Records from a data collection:
- - - - -

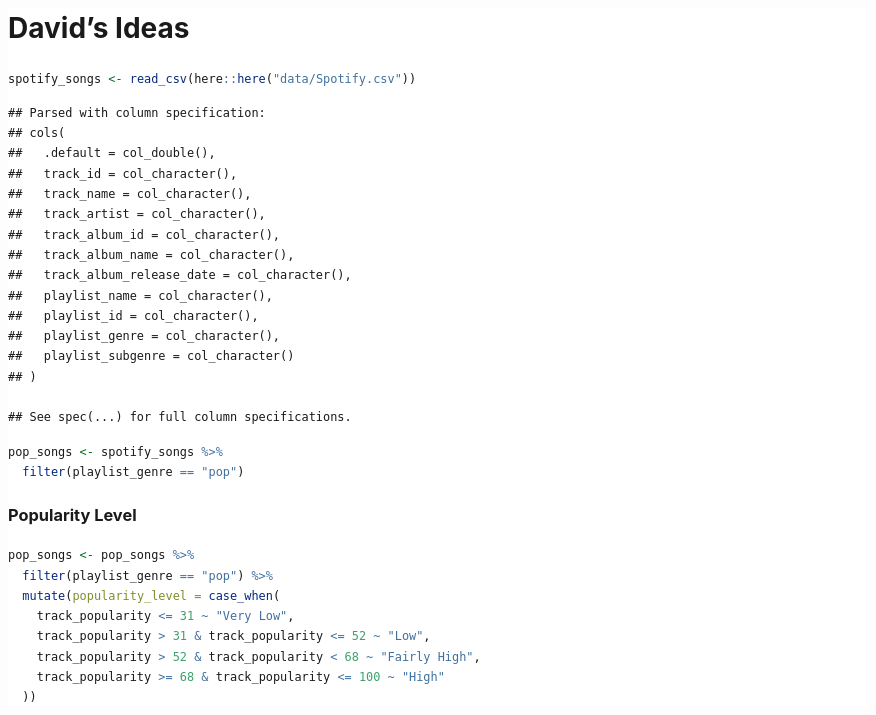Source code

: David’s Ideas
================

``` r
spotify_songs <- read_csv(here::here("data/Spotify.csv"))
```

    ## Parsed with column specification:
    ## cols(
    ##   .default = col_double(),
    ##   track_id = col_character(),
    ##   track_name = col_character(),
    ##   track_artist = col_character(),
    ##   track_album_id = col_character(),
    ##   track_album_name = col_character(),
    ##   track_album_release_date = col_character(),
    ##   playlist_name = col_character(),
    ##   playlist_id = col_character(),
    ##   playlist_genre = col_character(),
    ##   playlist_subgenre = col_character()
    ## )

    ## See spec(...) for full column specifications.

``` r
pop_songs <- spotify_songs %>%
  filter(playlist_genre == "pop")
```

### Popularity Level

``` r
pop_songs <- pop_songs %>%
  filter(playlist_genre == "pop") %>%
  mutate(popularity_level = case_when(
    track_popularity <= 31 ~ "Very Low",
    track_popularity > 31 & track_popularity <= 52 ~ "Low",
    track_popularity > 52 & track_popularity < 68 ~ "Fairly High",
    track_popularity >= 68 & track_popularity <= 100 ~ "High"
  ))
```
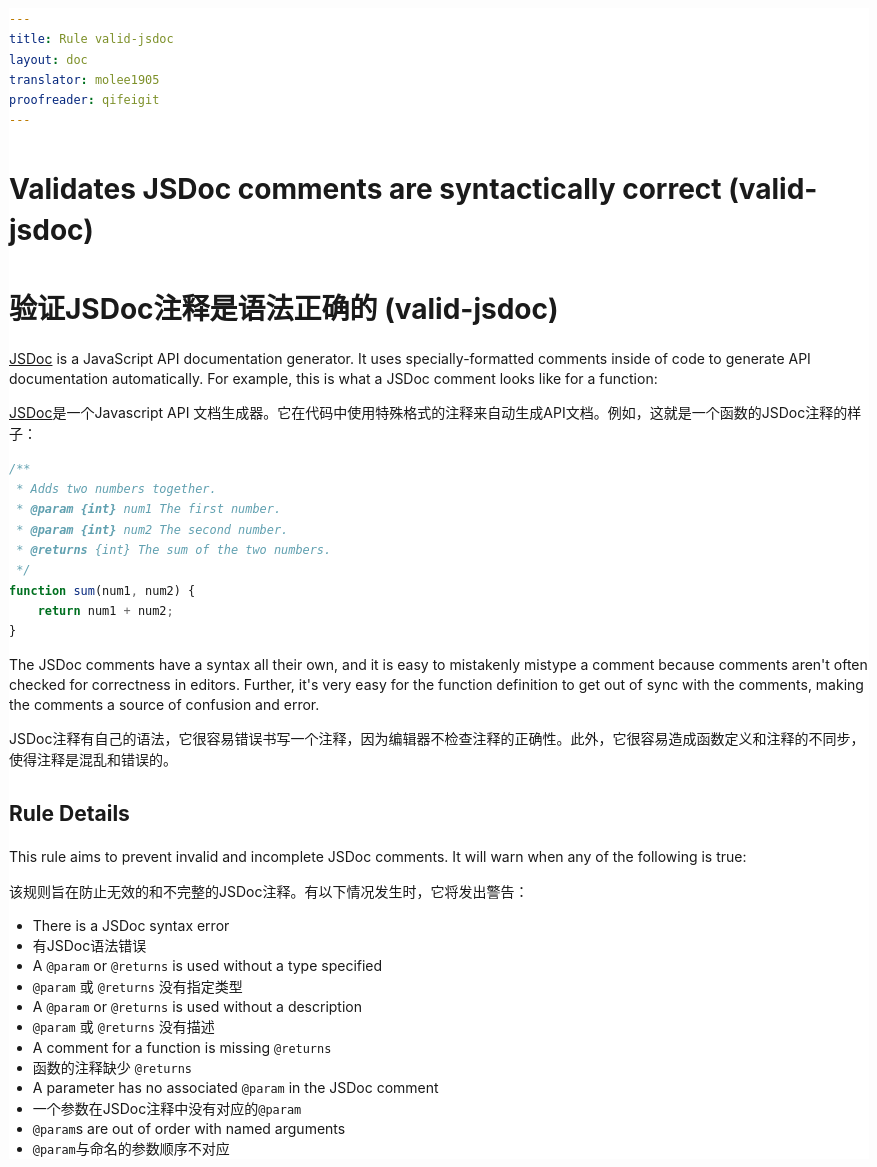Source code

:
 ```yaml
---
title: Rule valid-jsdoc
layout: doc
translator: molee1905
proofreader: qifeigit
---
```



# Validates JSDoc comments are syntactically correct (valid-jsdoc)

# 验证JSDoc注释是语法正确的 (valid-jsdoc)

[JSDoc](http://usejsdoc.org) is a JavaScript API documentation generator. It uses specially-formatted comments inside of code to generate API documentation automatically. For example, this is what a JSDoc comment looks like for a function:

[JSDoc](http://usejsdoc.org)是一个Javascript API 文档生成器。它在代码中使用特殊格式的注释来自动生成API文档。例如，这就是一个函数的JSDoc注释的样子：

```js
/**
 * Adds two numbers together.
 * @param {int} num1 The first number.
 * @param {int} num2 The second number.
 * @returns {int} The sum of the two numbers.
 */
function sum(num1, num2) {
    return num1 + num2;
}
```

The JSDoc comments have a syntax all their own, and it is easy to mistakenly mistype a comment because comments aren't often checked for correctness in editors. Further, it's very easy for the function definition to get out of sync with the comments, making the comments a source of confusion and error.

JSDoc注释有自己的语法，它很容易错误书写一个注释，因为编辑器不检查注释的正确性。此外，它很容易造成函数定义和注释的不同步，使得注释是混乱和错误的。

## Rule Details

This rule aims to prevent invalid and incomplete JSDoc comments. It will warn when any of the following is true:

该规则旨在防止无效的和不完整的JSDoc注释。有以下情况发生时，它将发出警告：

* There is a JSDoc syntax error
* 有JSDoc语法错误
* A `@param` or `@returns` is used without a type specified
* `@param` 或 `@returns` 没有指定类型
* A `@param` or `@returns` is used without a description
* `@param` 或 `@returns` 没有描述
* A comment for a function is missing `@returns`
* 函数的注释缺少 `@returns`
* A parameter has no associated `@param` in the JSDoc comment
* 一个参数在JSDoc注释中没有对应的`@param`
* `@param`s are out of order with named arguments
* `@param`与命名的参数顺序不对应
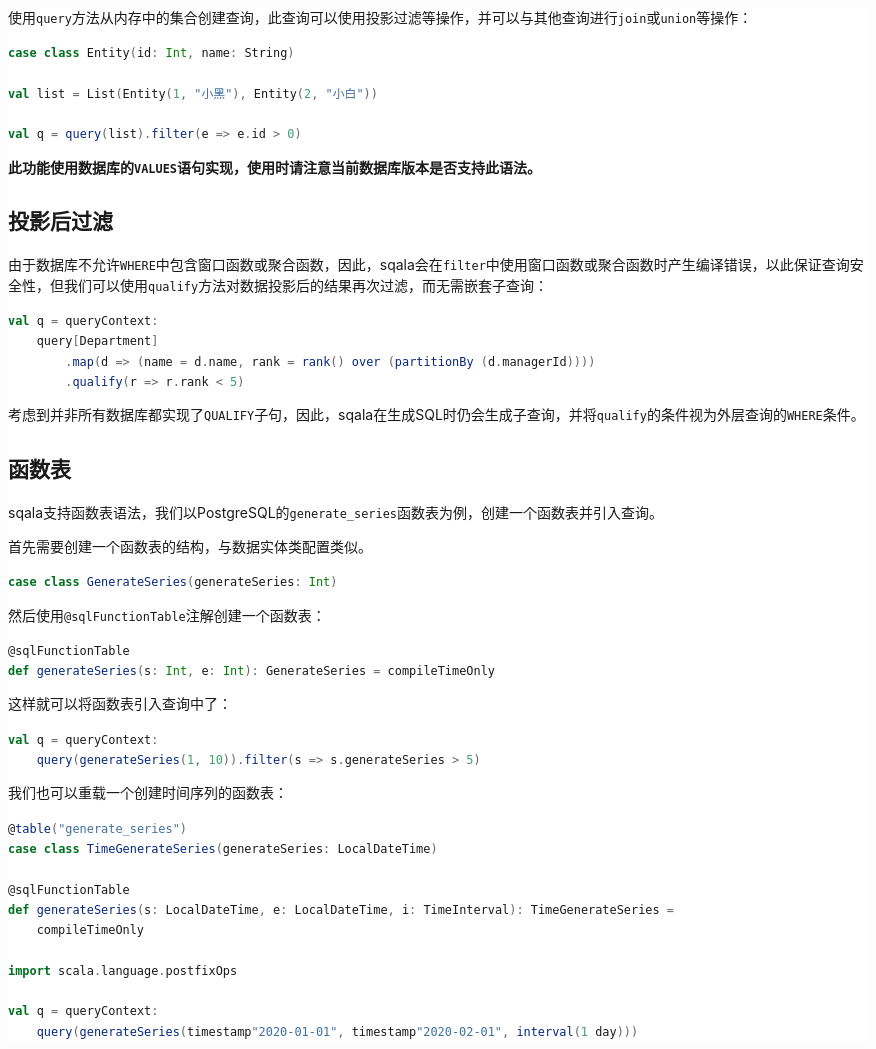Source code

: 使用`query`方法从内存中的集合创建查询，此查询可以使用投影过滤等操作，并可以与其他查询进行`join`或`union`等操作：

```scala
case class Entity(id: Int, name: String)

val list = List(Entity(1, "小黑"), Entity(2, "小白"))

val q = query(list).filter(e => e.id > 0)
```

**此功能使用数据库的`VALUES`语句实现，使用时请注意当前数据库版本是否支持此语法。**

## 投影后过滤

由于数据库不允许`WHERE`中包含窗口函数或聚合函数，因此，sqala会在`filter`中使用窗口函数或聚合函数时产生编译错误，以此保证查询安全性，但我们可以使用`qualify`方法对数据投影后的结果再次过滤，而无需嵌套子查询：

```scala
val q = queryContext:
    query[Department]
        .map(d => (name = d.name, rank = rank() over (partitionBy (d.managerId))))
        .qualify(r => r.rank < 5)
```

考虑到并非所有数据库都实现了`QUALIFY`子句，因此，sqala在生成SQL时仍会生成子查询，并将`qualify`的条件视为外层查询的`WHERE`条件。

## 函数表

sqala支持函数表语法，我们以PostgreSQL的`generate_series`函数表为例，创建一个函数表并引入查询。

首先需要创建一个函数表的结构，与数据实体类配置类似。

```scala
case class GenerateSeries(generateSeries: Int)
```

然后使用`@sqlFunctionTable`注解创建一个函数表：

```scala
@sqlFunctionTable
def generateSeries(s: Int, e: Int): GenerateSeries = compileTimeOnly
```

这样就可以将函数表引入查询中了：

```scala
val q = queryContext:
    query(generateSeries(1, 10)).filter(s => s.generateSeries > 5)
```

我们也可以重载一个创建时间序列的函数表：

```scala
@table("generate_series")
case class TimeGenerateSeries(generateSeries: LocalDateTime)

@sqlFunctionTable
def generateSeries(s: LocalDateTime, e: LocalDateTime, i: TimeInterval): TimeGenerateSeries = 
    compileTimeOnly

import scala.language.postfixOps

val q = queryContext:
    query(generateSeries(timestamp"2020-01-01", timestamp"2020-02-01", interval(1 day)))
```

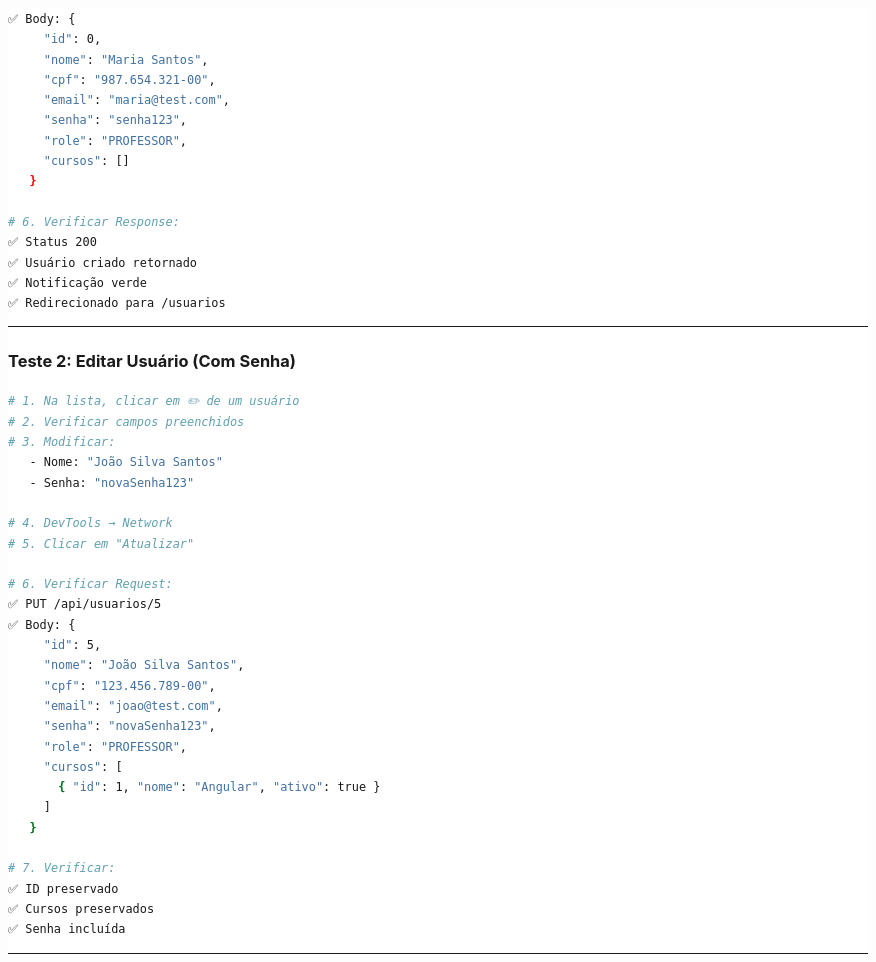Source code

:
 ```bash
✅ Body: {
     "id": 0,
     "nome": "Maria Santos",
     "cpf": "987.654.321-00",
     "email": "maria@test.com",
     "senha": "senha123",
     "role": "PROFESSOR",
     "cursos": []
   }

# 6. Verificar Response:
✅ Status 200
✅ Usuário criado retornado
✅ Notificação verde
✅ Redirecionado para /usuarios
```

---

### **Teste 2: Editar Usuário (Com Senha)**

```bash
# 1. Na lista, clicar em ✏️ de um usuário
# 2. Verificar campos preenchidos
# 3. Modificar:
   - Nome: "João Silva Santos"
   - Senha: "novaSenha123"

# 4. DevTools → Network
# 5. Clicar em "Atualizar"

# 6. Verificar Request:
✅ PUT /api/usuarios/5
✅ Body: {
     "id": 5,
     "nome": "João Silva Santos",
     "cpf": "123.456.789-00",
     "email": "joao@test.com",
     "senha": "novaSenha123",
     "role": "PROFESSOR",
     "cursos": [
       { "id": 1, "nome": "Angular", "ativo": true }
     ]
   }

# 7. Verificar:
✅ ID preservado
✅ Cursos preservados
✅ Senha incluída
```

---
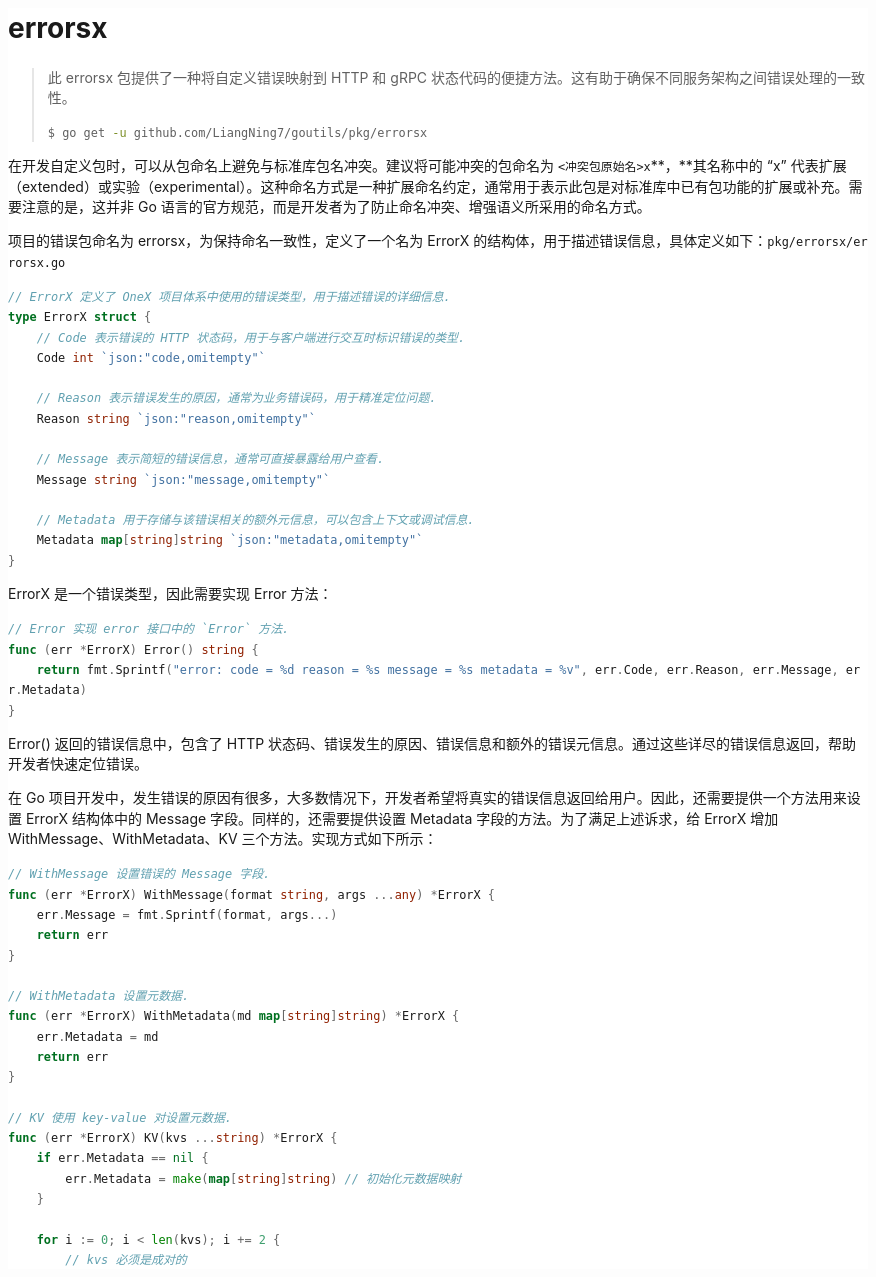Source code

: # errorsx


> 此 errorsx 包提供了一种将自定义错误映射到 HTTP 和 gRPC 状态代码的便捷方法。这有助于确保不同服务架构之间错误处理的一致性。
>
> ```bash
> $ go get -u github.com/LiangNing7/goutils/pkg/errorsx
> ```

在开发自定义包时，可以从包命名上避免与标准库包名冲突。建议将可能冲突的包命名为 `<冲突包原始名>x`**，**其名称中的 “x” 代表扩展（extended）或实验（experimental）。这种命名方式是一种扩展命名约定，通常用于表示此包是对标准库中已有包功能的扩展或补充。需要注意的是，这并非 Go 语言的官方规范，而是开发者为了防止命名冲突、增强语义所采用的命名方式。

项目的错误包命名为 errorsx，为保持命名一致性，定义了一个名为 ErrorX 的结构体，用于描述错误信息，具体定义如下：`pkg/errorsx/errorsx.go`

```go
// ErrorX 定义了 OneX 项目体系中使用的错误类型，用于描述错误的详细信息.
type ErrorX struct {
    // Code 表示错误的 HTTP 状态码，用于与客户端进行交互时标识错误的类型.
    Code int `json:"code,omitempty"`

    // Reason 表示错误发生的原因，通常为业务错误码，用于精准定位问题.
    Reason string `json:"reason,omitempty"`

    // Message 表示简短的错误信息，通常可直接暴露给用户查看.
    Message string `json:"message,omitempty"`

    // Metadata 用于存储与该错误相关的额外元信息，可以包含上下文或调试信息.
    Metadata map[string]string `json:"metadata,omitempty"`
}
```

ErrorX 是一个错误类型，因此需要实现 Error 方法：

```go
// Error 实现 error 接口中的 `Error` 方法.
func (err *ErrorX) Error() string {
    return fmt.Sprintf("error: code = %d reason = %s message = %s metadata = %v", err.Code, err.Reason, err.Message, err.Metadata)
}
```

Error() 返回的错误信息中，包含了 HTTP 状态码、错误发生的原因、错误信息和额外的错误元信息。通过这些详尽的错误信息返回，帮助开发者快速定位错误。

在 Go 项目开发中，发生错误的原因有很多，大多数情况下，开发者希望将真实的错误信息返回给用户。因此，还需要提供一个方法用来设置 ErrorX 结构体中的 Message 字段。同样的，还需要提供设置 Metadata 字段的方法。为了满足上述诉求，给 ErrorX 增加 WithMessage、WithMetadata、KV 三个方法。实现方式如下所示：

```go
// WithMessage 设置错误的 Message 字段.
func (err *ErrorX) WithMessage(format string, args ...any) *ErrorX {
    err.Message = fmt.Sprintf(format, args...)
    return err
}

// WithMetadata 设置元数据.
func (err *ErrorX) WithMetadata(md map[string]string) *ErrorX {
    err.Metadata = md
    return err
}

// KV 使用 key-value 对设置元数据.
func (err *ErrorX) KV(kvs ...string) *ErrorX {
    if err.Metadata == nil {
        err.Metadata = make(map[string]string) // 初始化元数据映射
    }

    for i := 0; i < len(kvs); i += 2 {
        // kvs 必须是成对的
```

- - - - -

For every line above that holds the word "TimeGenerateSeries", report the whole line.

case class TimeGenerateSeries(generateSeries: LocalDateTime)
def generateSeries(s: LocalDateTime, e: LocalDateTime, i: TimeInterval): TimeGenerateSeries = 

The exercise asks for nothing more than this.